L'obtention d’un tel accord est souvent vu par les historiens comme la première étape vers les futures négociations de paix de la fin du Chaos qui surviendront un an plus tard, mais également un embryon de droit de la guerre à Carnavale. Il existe assez peu de lois encadrant les pratiques militaires et policières dans la Cité noire, mais l’immunité des boulangers et la sacralisation de leurs établissements est une règle d’or respectée encore scrupuleusement à la lettre. La conséquence est que toutes les boulangeries de la Cité noire deviennent de petits sanctuaires préservés des atrocités commises dans le reste de la ville. Le syndicat des boulanger estime alors qu’il serait cohérent d’encadrer ces petits morceaux de territoires unis par une même loi en tant qu’un seul et même quartier fragmenté.

Le quartier des boulangeries nait ainsi en 1937 et possède encore aujourd’hui un statut à part des autres quartiers puisque, dans la majorité des cas, il n’est pas nécessaire de passer un checkpoint pour aller acheter ses croissants. La loi encadrant le quartier des boulangeries sera par ailleurs revisitée en 1968 avec une extension aux terrasses comme « zone grise démilitarisée » afin de permettre aux miliciens et mafieux de prendre un café clope tranquillement en extérieur sans craindre de se faire assassiner par un groupe rival.

Les boulangeries, qui représentent un artisanat respecté à Carnavale, ont les moyens de faire respecter leurs droits et ont signé plusieurs accords avec les grandes familles au fil du temps. Ces-dernières leur garantisse une certaine autonomie dans la gestion de leurs terrains et commerces, en échange de la paix sociale achetée avec des croissants chauds. L’odeur caractéristique et envoutante du pain cuit au petit matin participe au charme indéniable de la Cité noire qui, contrairement à ce qu’on raconte parfois, ne se résume pas à de l’air toxique et des vapeurs sulfureuses.
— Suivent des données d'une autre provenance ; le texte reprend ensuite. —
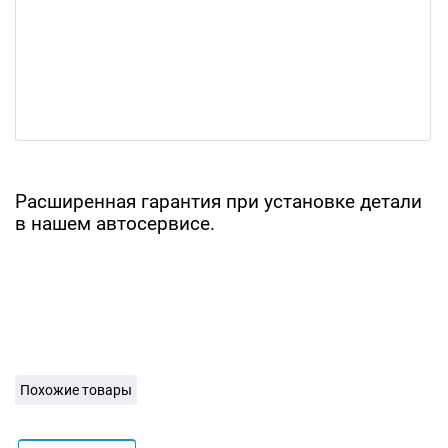
Расширенная гарантия при установке детали
в нашем автосервисе.
Похожие товары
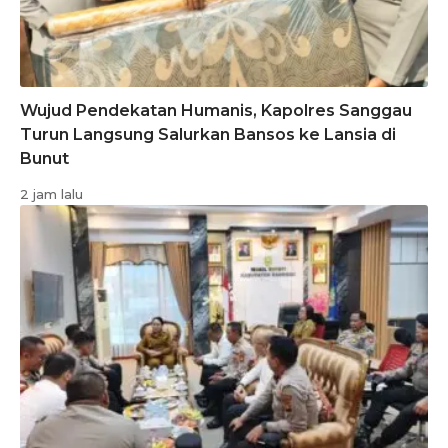
Wujud Pendekatan Humanis, Kapolres Sanggau
Turun Langsung Salurkan Bansos ke Lansia di
Bunut
2 jam lalu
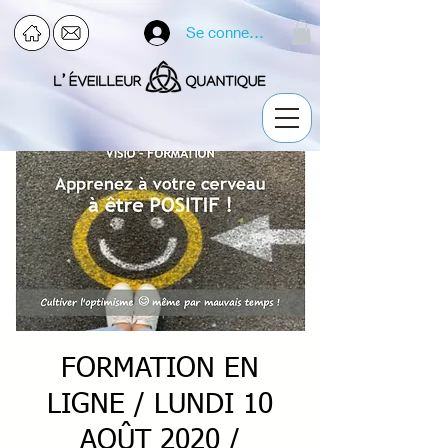
Se connecter
FORMATION EN
LIGNE / LUNDI 10
AOÛT 2020 /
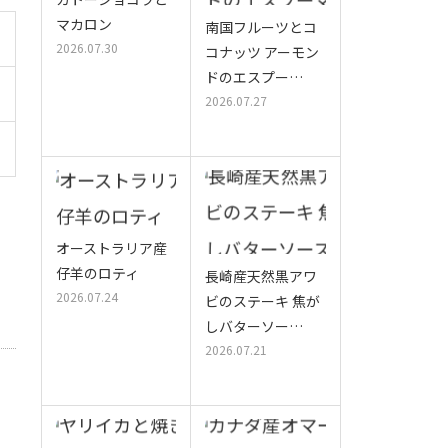
マカロン
南国フルーツとコ
2026.07.30
コナッツ アーモン
ドのエスプー…
2026.07.27
オーストラリア産
仔羊のロティ
長崎産天然黒アワ
2026.07.24
ビのステーキ 焦が
しバターソー…
2026.07.21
Les boulangeries constituent donc un quartier à part, avec ses propres lois et son fonctionnement interne voté par son chef de quartier qui, depuis 1937, est toujours le secrétaire général du syndicat des boulangers. Ainsi, les commerces fonctionnent comme de petits sanctuaires où la police n’a pas le droit de pénétrer sans mandat, la sécurité étant assurée par le syndicat. De nombreuses affaires de course-poursuites entre officiers de Commissariat Central et des criminels se sont soldées par ces-derniers se réfugiant dans des boulangeries, obligeant la police à en faire le siège faute de pouvoir intervenir directement. Le cas le plus emblématique est celui de Rodolf Actif, serial killer poursuivi par la police, qui a trouvé refuge dans une boulangerie locale où il est resté retranché vingt-sept ans et a refait sa vie avec la caissière. Ils ont eu plusieurs enfants sur place. Rodolf Actif a finalement été arrêté un matin du 13 janvier 2002 après être sorti de la boulangerie par inadvertance pour jeter les poubelles. Il a été appréhendé immédiatement, jugé, condamné et exécuté quelques mois plus tard par ingestion forcée d'un éclair fourré à l’acide.